Anyway… It’s great too because you can add in whatever your favorite pizza toppings are. I tested a few different variations and found this one to be my favorite, but you’re welcome to take out the olives and add mushrooms. Or take out the green pepper, etc. You get the idea. It’s versatile. 🙂 And while it takes just a few minutes to put together, it’s super easy and amazingly delicious.
The other reason I’m stoked about this post is that little baby right up there. The Easy Greasy Strain and Save Kitchen Colander. So, we all know that it’s super bad to pour grease down our drains. It clogs up the pipes and eventually costs the municipal water folks some serious headaches. But I know some folks that still do it when they’re browning ground beef. Because it’s so much easier than finding the right size colander and bowl, draining the grease into a bowl, allowing it to cool, then scraping it into the trash. But you shouldn’t do it. Our situation is even more complicated because we live out of town a little and have a septic tank rather than sewer service, so we can’t get ANY grease down our drains.
After we moved into our house, I started looking for an easy solution to that problem. I found the Easy Greasy. It’s a perfect little strainer that has a bowl that it fits onto so you can drain the grease away easily; that bowl even has a lid in case you were wanting to save the drippings like bacon fat or something.
The perfect design allows the grease to drain away without the meat getting clogged into the little circular holes in traditional colanders. It’s also the perfect width to allow you to pour into it without stuff going everywhere. It’ll hold as much as 3 pounds of ground beef! I’ve used it for years and have even bought a few for family and friends as gifts. Y’all have probably seen me rave about it on social media before.
Now, fast forward a bit and here’s me getting an email from Michelle, the inventor of the Easy Greasy. For real. I’ll admit it. I was totally fan-girling. And she reads Southern Bite! How cool is that? You hear of folks going all crazy for movie stars and I’m over here getting the vapors for the gal that invented my favorite kitchen tool. Ha!
Michelle was a busy mom with limited cooking skills that used a lot of ground meat in her meals for things like tacos and meat sauce and was always searching for a way to deal with the excess grease. When she couldn’t find something like she wanted, she just invented it! Talk about goals and ingenuity!
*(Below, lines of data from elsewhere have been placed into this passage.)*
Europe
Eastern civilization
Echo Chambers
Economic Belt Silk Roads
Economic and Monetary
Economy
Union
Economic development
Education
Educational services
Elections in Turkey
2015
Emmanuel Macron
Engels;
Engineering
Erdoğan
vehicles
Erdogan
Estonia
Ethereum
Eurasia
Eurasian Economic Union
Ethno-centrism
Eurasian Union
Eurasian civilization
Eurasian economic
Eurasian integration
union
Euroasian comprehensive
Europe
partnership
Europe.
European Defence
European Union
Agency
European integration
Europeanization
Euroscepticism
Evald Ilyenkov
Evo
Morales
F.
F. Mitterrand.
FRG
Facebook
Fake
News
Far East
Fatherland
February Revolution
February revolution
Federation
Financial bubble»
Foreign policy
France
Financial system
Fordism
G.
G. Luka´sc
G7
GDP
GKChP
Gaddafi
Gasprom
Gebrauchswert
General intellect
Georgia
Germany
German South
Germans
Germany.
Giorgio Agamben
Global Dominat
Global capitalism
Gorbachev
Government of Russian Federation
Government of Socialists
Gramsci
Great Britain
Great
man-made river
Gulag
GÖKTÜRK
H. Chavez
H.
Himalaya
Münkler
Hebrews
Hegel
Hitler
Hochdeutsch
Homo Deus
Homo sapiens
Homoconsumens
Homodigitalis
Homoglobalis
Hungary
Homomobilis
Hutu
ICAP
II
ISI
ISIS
So Michelle wanted to share a little love with the Southern Bite family, so she’s giving away 10, count ’em – TEN, Easy Greasy Strain and Save Kitchen Colanders to 10 lucky Southern Bite readers. See the details and the end of the post to enter.
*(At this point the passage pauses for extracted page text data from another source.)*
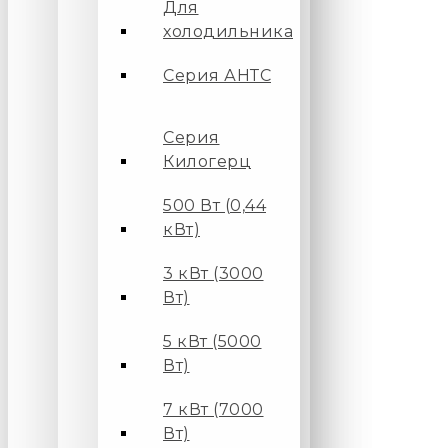
Для
холодильника
Серия АНТС
Серия
Килогерц
500 Вт (0,44
кВт)
3 кВт (3000
Вт)
5 кВт (5000
Вт)
7 кВт (7000
Вт)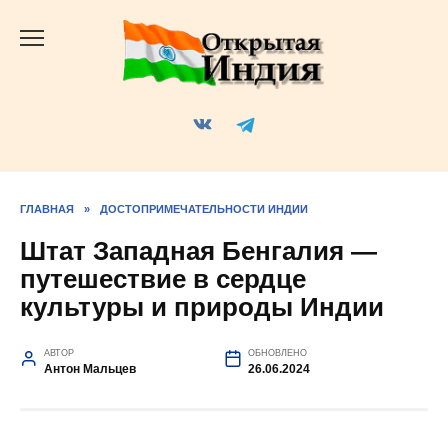
Перейти
к
содержанию
ГЛАВНАЯ
»
ДОСТОПРИМЕЧАТЕЛЬНОСТИ ИНДИИ
Штат Западная Бенгалия —
путешествие в сердце
культуры и природы Индии
АВТОР
ОБНОВЛЕНО
Антон Мальцев
26.06.2024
Now, this Upside Down Pizza Casserole is the perfect recipe to test out your new Easy Greasy. I used mine making it and you can too! It’s gooey, gooey comfort food perfection.
The recipe calls for you to use a tube of crescent rolls which works perfectly. If you can find the crescent roll sheets in the can, you can use that too. In fact, that makes the process a little easier and a lot faster, it’s just not everyone can find those.
Another thing to keep in mind here is that the flavor and quality of your pizza sauce will really affect the finished product. I tested 3 brands available at my local grocery store and found that, while they were all good, the Ragú had the best flavor without being too sweet. If you like a sweet sauce, the Classico might be just perfect for you. The crescent dough has a little sweetness, so I found the others making the whole dish too sweet. Again, any will work, the flavor will just be different.
Now go make some! Y’all enjoy!
Upside Down Pizza Casserole
- 2 lbs ground beef
- 1 green bell pepper seeded and chopped
- 1 small onion chopped
- 3 cloves garlic minced
- 1 (3.5-ounce) package pepperoni
- 1 (2.25-ounce) can sliced black olives, drained
- 1 (14-ounce) jar pizza sauce
- 2 cups mozzarella cheese
- 1 (8-ounce) tube refrigerated crescent roll dough (8 count)
- 2 tablespoons butter melted
- 1/4 cup grated Parmesan cheese
- 1/2 teaspoon Italian seasoning
- Preheat the oven to 375°F and lightly spray a 9x13-inch baking dish with nonstick cooking spray.
- In a large skillet over medium-high heat, brown the ground beef with the pepper and onion. Once the meat is cooked through and browned, add the garlic. Cook for an additional minute or so. Drain the excess grease away. Return the meat mixture to the skillet or a large bowl. Add the pepperoni, olives, and sauce. Stir to combine. Pour the meat mixture evenly into the prepared dish. Sprinkle the cheese evenly over the meat mixture. Open the crescent rolls, but do not separate them. Lay the dough, in one sheet, on top of the cheese. Pinch the seems together and then carefully stretch the dough to cover the top of the casserole. Brush with the melted butter, then sprinkle with the Parmesan cheese and Italian seasoning.
- Bake for 20 to 30 minutes or until the crust is deep golden brown. Allow to rest for about 5 minutes before serving.
If nutritional values are provided, they are an estimate and will vary depending on the brands used. If calorie count and other nutritional values are important to you, I recommend grabbing your favorite brands and plugging those ingredients into an online nutritional calculator.